My actual case is a list of combined header strings and corresponding data as sub-lists; I wish to subset the list to return a list of sub-lists , i.e the same structure, that only contain the sub-lists whose header strings contain strings that match the strings in a character vector.
Test Data:
lets <- letters
x <- c(1,4,8,11,13,14,18,22,24)
ls <- list()
for (i in 1:9) {
ls[[i]] <- list(hdr = paste(lets[x[i]:(x[i]+2)], collapse=""),
data = seq(1,rnd[i]))
}
filt <- c("bc", "lm", "rs", "xy")
To produce a result list, as returned by:
logical_match <- c(T, F, F, T, F, F, T, F, T)
ls_result <- ls[logical_match]
So the function I seek is: ls_result <- fn(ls, filt)
I've looked at: subset list by dataframe; partial match with %in%; nested sublist by condition; subset list by logical condition; and, my favorite, extract sublist elements to array - this uses some neat purr and dplyr solutions, but unfortunately these aren't viable, as I'm looking for a base R solution to make deployment more straightforward (I'd welcome extended R solutions, for interest, of course).

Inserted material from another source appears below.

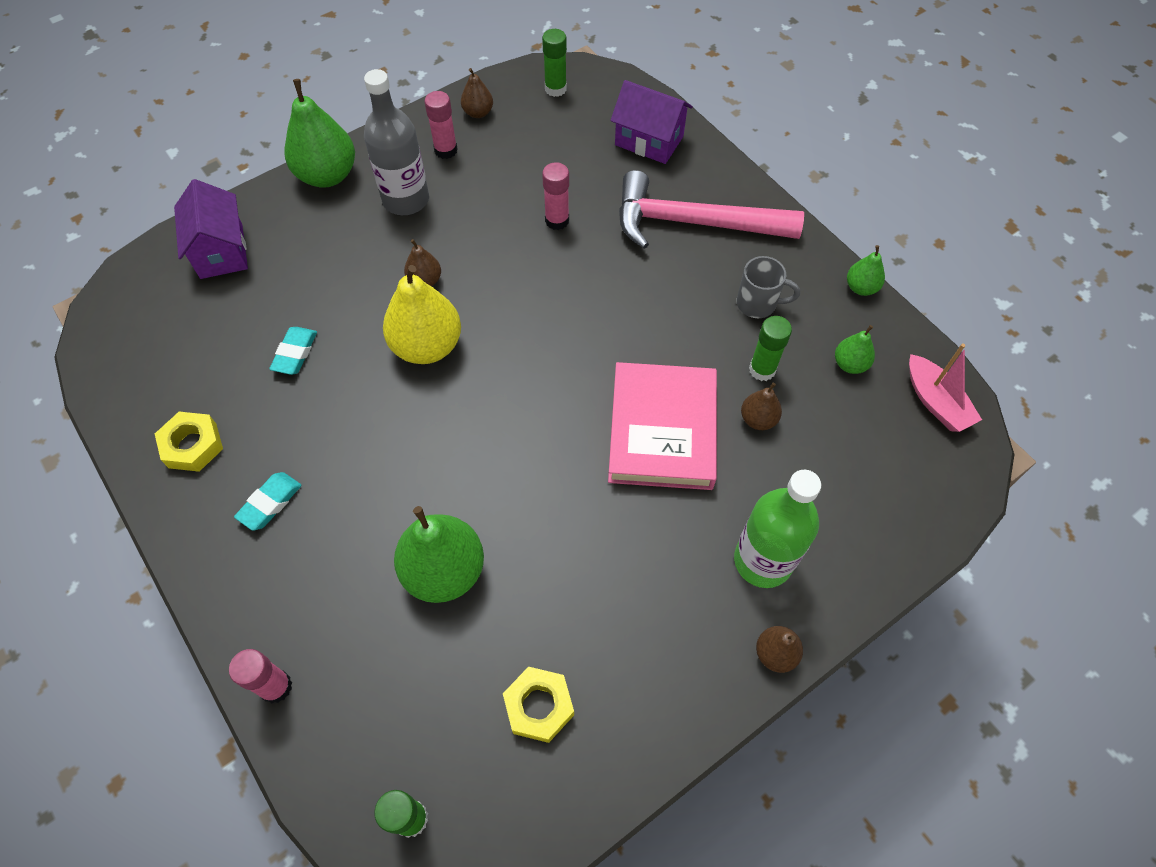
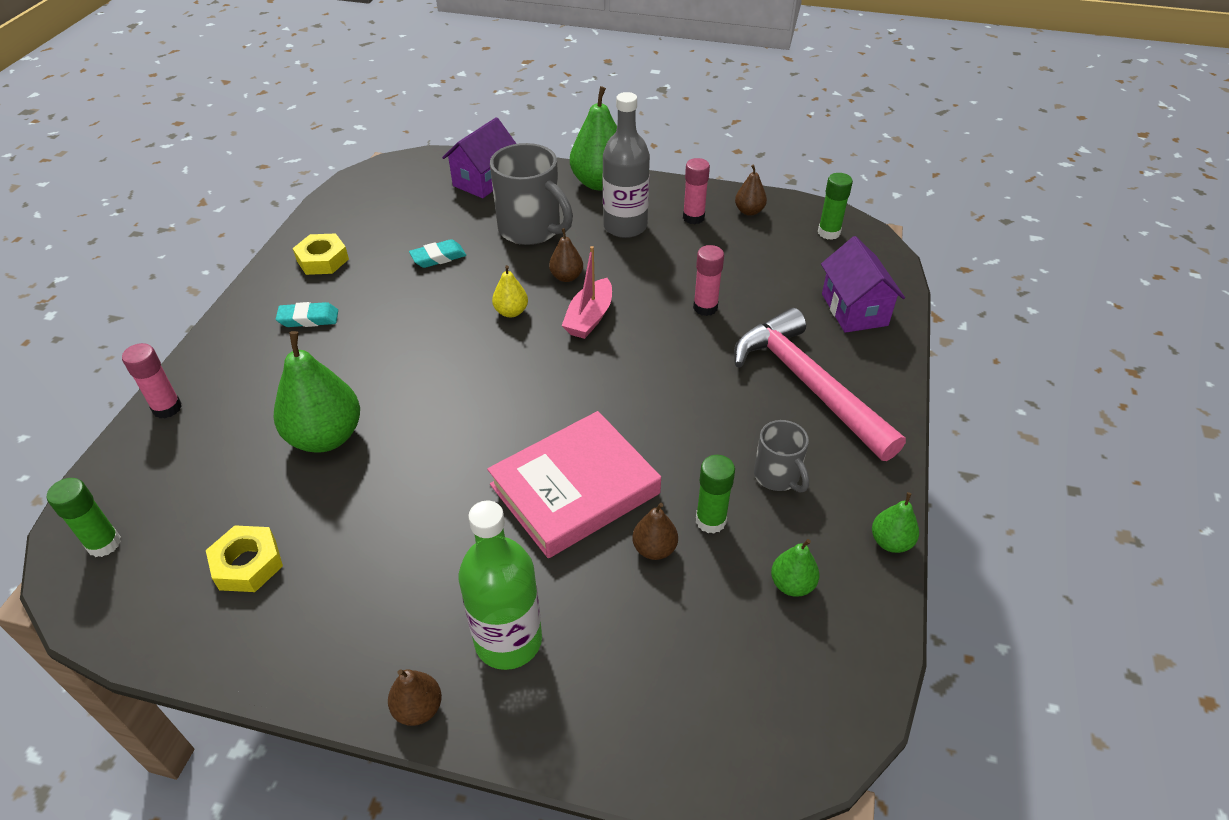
camera: 50 degrees right, 15 degrees down
(335, 263) = (531, 230): none -> grey mug
(427, 346) = (511, 312): yellow pear -> yellow pear, size x0.50
(935, 402) = (830, 685): pink boat -> pink boat (589, 318)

I'm guessing some variation of logical_match <- lapply(ls, fn, '$hdr', filt) is where I'm heading; I started with pmatch(), and wondered how to incorporate grep, but I'm struggling to see how to generate the logical_match vector.
Can someone set me on the right track, please?
EDIT: when agrepl() is applied to the real data, this becomes trickier; the header string, hdr, may be typically 255 characters long, whilst a string element of the filter vector , filt is of the order of 16 characters. The default agrepl() max.distance argument of 0.1 needs adjusted to somewhere between 0.94 and 0.96 for the example below, which is pretty tight. Even if I use the lower end of this range, and apply it to the ~360 list elements, the function returns a load of total non-matches.
> hdr <- "#CCHANNELSDI12-PTx|*|CCHANNELNO2|*|CDASA1570|*|CDASANAMEShenachieBU_1570|*|CTAGSODATSID|*|CTAGKEYWISKI_LIVE,ShenachieBU_1570,SDI12-PTx,Highres|*|LAYOUT(timestamp,value)|*|RINVAL-777|*|RSTATEW6|*|RTIMELVLhigh-resolution|*|TZEtc/GMT|*|ZDATE20210110130805|*|"
> filt <- c("ShenachieBU_1570", "Pitlochry_4056")
> agrepl(hdr, filt, max.distance = 0.94)
[1] TRUE FALSE